Für zehneinhalb Jahre muss Elisabeth S. nun ins Gefängnis. Darüber, dass die Rentnerin den siebenjährigen Ole im baden-württembergischen Künzelsau vorsätzlich erwürgt hat, gibt es nicht den geringsten Zweifel, sagte der Richter. Die Frage, die die Prozessteilnehmer bewegte, war das Motiv: Warum tötet jemand einen hilflosen Jungen - und welches Strafmaß ist angebracht? Das Gericht hat am Montag entschieden, dass es sich nicht um Mord gehandelt habe, sondern um Totschlag.
Am Abend des 27. April waren die Eltern zu einem Konzert gegangen und hatten den Jungen wie so oft zuvor in die Obhut von Elisabeth S. gegeben. Die Frau hatte schon oft auf das Kind aufgepasst und eine nahezu familiäre Bindung zu ihm und den Eltern. Am nächsten Tag fanden Vater und Mutter ihr Kind tot in der Badewanne, die noch mit Wasser gefüllt war.
Die Mutter hatte die Angeklagte vor Gericht angefleht, zur Aufklärung beizutragen: "Lass uns nicht zurück in dem schwarzen Loch", sagte sie zum Prozessauftakt. Die Kinderbetreuerin aber schwieg. Das war schwer zu verkraften für die Eltern des Kindes.

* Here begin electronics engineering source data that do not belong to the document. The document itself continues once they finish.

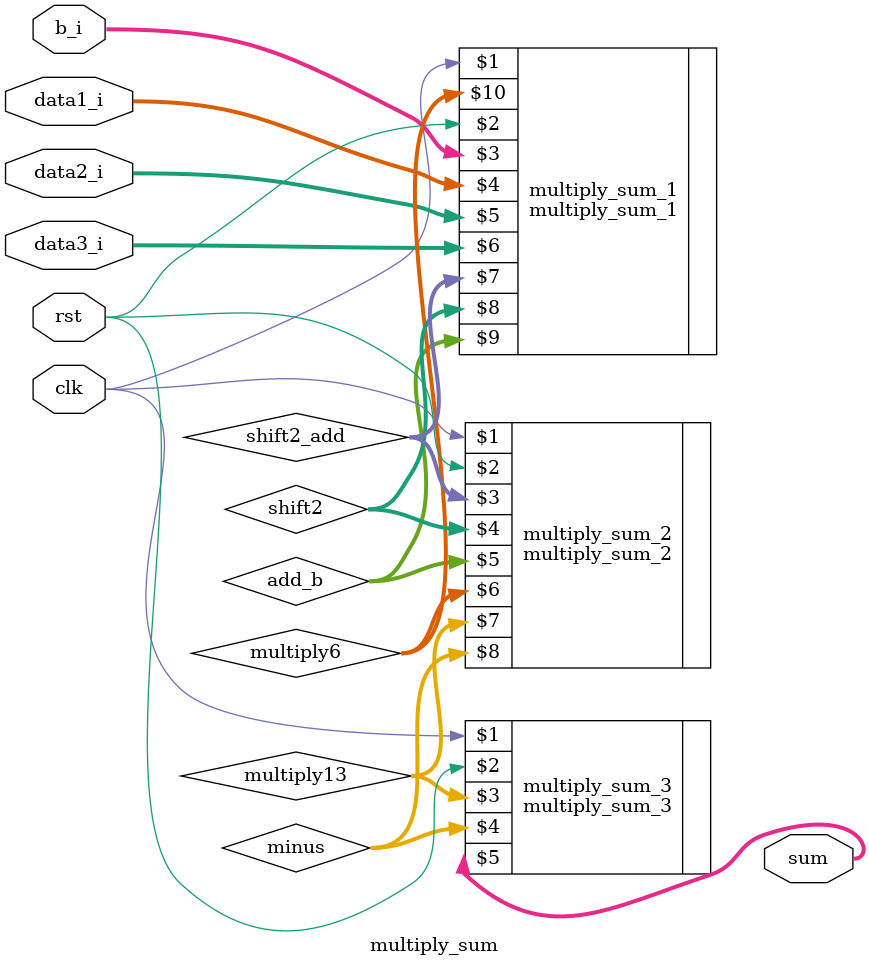
<source format=v>
`include "multiply_sum_1.v"
`include "multiply_sum_2.v"
`include "multiply_sum_3.v"


module multiply_sum(
           input clk,
           input rst,
           input signed [15:0] b_i,
           input signed [32:0] data1_i,
           input signed [32:0] data2_i,
           input signed [32:0] data3_i,

           output signed [37:0] sum
       );

wire signed [35:0] shift2_add;
wire signed [34:0] shift2;
wire signed [32:0] add_b;
wire signed [35:0] multiply6;
wire signed [36:0] multiply13;
wire signed [35:0] minus;

multiply_sum_1 multiply_sum_1(
                   clk,
                   rst,
                   b_i,
                   data1_i,
                   data2_i,
                   data3_i,

                   shift2_add,
                   shift2,
                   add_b,
                   multiply6
               );

multiply_sum_2 multiply_sum_2(
                   clk,
                   rst,
                   shift2_add,
                   shift2,
                   add_b,
                   multiply6,

                   multiply13,
                   minus
               );

multiply_sum_3 multiply_sum_3(
                   clk,
                   rst,
                   multiply13,
                   minus,

                   sum
               );

endmodule

</source>
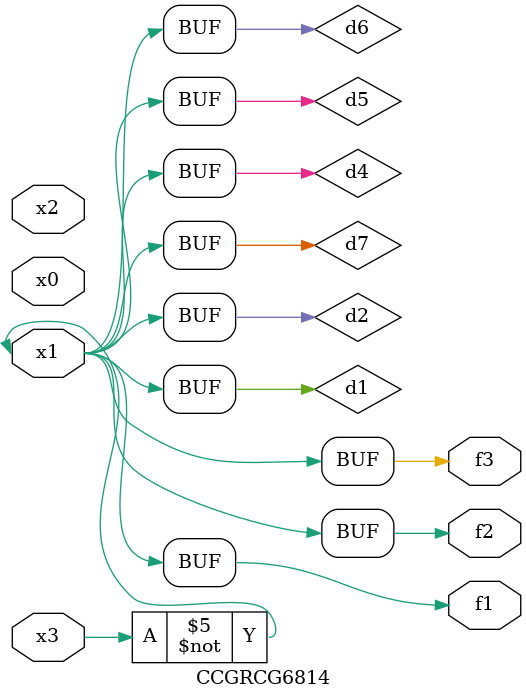
<source format=v>
module CCGRCG6814(
	input x0, x1, x2, x3,
	output f1, f2, f3
);

	wire d1, d2, d3, d4, d5, d6, d7;

	not (d1, x3);
	buf (d2, x1);
	xnor (d3, d1, d2);
	nor (d4, d1);
	buf (d5, d1, d2);
	buf (d6, d4, d5);
	nand (d7, d4);
	assign f1 = d6;
	assign f2 = d7;
	assign f3 = d6;
endmodule

</source>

Sie wollten Antworten finden und das Geschehene verarbeiten, deshalb, so betonten sie, hätten sie an dem Prozess teilgenommen.
Zu Beginn des Prozesses war die Anklage auf Totschlag begrenzt. Davon rückte Staatsanwalt Harald Lustig im Laufe des Prozesses ab: Das Mordmerkmal der niederen Beweggründe sei erfüllt, die Frau habe das Kind aus Verlustängsten erwürgt. Sie habe befürchtet, die Besuche könnten bald enden. "Für mich heißt das, dass man sich selbst wichtiger nimmt als das Leben eines anderen Menschen, eines kleinen Jungen", sagte Lustig in seinem Plädoyer. Die Tat sei selbstherrlich und selbstsüchtig gewesen, so der Staatsanwalt.
Dass das Urteil jetzt doch Totschlag lautet, begründet der Vorsitzende der Kammer mit einem Bündel an Gründen: Die Angeklagte sei überlastet und aufgewühlt gewesen. Außerdem sei die Tat durch eine depressive Störung der Frau geprägt gewesen. Es sei nicht auszuschließen, dass die Angeklagte zur Tatzeit in ihrer Steuerungsfähigkeit eingeschränkt gewesen sei. Damit hatte auch die Verteidigung argumentiert. Sie sah die Tat unter anderem deshalb lediglich als fahrlässige Tötung.